Attention
A mechanism that lets a model weigh which other tokens in a sequence matter most when computing a representation for the current one.
In one line
A mechanism that lets a model decide which other tokens in a sequence matter most when building a representation for the current one.
What it actually means
Attention takes three projections of your inputs — queries, keys, and values — and uses the dot product of queries and keys to score how relevant each position is to every other position. Those scores get softmaxed into weights, and the output for a position is a weighted sum of the value vectors. In self-attention, all three come from the same sequence, so every token can pull information from every other token in one step. Multi-head attention runs several of these in parallel with different projections so the model can look for different kinds of relationships at once.
Why it matters
Before attention, sequence models had to walk through tokens one at a time and hope earlier information survived the walk. Attention replaced that with a constant-time global lookup, which is what made transformers trainable on huge datasets and what makes long-context LLMs feasible at all. If you understand attention, you understand the core operation inside every modern LLM, vision transformer, and multimodal model.
Example
softmax(Q @ K.T / sqrt(d_k)) @ V
For three tokens with d_k = 4, queries and keys produce a 3x3 matrix of scores.

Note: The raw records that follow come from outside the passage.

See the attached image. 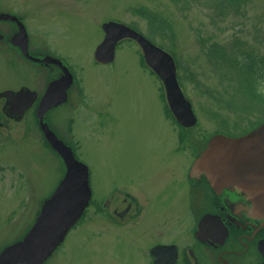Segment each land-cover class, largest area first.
Segmentation results:
<instances>
[{"label":"rangeland","instance_id":"1","mask_svg":"<svg viewBox=\"0 0 264 264\" xmlns=\"http://www.w3.org/2000/svg\"><path fill=\"white\" fill-rule=\"evenodd\" d=\"M140 5L173 19L175 46L166 48L179 58L178 74L183 75L186 67L216 90H221L222 84L201 50L197 32L209 42L229 43L240 38L264 52V0H248L241 13L216 22L207 8L193 5L183 11L170 0H0V12L22 17L33 45L47 44L84 77L93 106L75 109L65 105L51 110L49 116L56 131L75 137L77 154L91 170L93 200L130 190L137 194L143 209L140 217L116 224L91 206L85 219L70 230L44 264H142L146 262L144 248L162 235L159 232L167 230L169 234L170 227L177 228L178 217L188 223V172L195 155H200L219 129L209 113L210 108L218 109L217 104L186 81L184 92L193 103L198 122L185 129L167 114L164 83L149 66L142 65L143 54L135 40H122L111 64L94 59L95 49L105 37V21L136 23L148 32L147 20L134 11ZM11 26L0 20V32L9 38ZM18 53L9 41L0 40V92L31 83V66ZM3 102L1 99L0 109ZM256 116L219 133L236 136L255 128L264 122V105ZM182 131L189 139L179 142ZM64 168L32 111L2 126L0 249L30 229L43 202L64 176ZM173 237L182 244L188 238L179 231Z\"/></svg>","mask_w":264,"mask_h":264},{"label":"water","instance_id":"2","mask_svg":"<svg viewBox=\"0 0 264 264\" xmlns=\"http://www.w3.org/2000/svg\"><path fill=\"white\" fill-rule=\"evenodd\" d=\"M0 19L18 23L19 29L11 41L29 56V36L23 21L8 12H0ZM103 29L105 37L95 49V58L104 63L112 62L116 57L118 43L124 38L135 39L146 63L162 79L168 104L176 119L184 126H194L198 118L180 84L174 55L126 23L109 20L103 23ZM2 38L4 34L0 32ZM61 88L60 84H52L48 88L41 99L38 116L47 140L65 162V174L53 193L43 202L40 213L24 237L0 252V264H43L81 218L92 197L88 165L77 157L73 147L65 143L44 120L46 111L63 100L61 98L64 95L55 91ZM2 96L7 98L8 103H13L12 109L15 107L13 111L19 117L30 105V89L27 87L17 91H2L0 98ZM192 171L205 174L215 188L238 186L256 201L254 207L264 214V122L242 135H212L194 161ZM160 247L155 246L154 251L157 253Z\"/></svg>","mask_w":264,"mask_h":264},{"label":"flooded vegetation","instance_id":"3","mask_svg":"<svg viewBox=\"0 0 264 264\" xmlns=\"http://www.w3.org/2000/svg\"><path fill=\"white\" fill-rule=\"evenodd\" d=\"M12 23L13 36L17 25L15 22ZM15 47L19 56L31 66L29 76L31 83L24 84L23 82L15 90L28 86L30 105L19 117L13 111L14 106L12 109L13 103H8L5 97H1L0 101L4 99V102L0 109V129L7 120L22 119L29 111L33 112V116L41 126L38 116L39 105L52 84L55 86L60 84L63 87L55 91L63 94L64 97L61 98L63 99L61 102L46 111L44 120L49 126L52 127L49 113L57 107L67 105L80 109L83 106L87 107V104L89 107L93 106V98L89 96L90 94L87 95L84 77L64 56L48 49L47 44L33 45L29 41V56L23 55L19 46ZM96 62L111 64L114 61L104 63L96 60ZM142 65H146L144 60ZM163 97L165 100L164 95ZM69 127L73 135L74 128L72 125ZM59 134L67 144L75 147V137L71 139ZM179 142H182L180 135ZM197 154L195 159L199 155ZM192 165L188 172L187 182L188 223L187 220L181 221L178 217L175 224L177 228L170 227L169 234L165 233L167 230L159 232L162 235L152 242L150 247L144 248L146 262L142 264H155L157 260L158 264H264V214L254 207L256 201L248 197L247 193L236 185L215 188L205 174L194 173ZM117 195L118 193L112 192L100 201L91 199L85 214L87 215L91 206H95L97 214H105L116 224L126 222L127 218L140 217L143 209L137 194L125 190ZM134 208L135 211L132 213L131 210ZM178 231L188 236L183 244L173 237ZM158 245L161 247L157 248L156 253L154 248Z\"/></svg>","mask_w":264,"mask_h":264},{"label":"trees","instance_id":"4","mask_svg":"<svg viewBox=\"0 0 264 264\" xmlns=\"http://www.w3.org/2000/svg\"><path fill=\"white\" fill-rule=\"evenodd\" d=\"M181 10L199 5L210 10L216 22L231 14H239L248 0H170ZM134 11L148 22V35L158 44L170 48L175 46L176 30L173 19L165 12L149 6L140 5ZM136 27L138 25L134 24ZM139 28V27H138ZM200 31V30H199ZM203 54L219 75L221 90L205 85L195 71L186 67L180 81L194 83L195 88L208 95L217 104L218 109H209V113L218 123L217 132L229 131L230 126L238 127L243 122L253 121L264 105V52L250 46L245 40L234 38L229 43L209 42L200 32L196 33ZM172 49V48H170ZM178 56V55H177ZM179 57V56H178ZM179 61V58H177ZM167 114L172 116L166 104ZM181 132V141L189 139Z\"/></svg>","mask_w":264,"mask_h":264}]
</instances>
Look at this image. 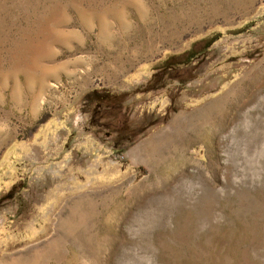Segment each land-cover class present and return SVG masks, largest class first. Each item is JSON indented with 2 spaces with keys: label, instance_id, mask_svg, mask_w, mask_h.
<instances>
[{
  "label": "rangeland",
  "instance_id": "obj_1",
  "mask_svg": "<svg viewBox=\"0 0 264 264\" xmlns=\"http://www.w3.org/2000/svg\"><path fill=\"white\" fill-rule=\"evenodd\" d=\"M0 264H264V0H0Z\"/></svg>",
  "mask_w": 264,
  "mask_h": 264
}]
</instances>
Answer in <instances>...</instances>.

After softmax each row sums to 1 — those are the attention weights for that token over the sequence.
You’ll hear it when
- Reading any transformer paper or LLM architecture diagram.
- Debugging long-context behaviour (“the model isn’t attending to the system prompt”).
- Profiling a model and someone mentions FlashAttention or KV cache.
- Comparing encoder-only vs decoder-only vs cross-attention setups.
- Talking about why context length is quadratic in compute.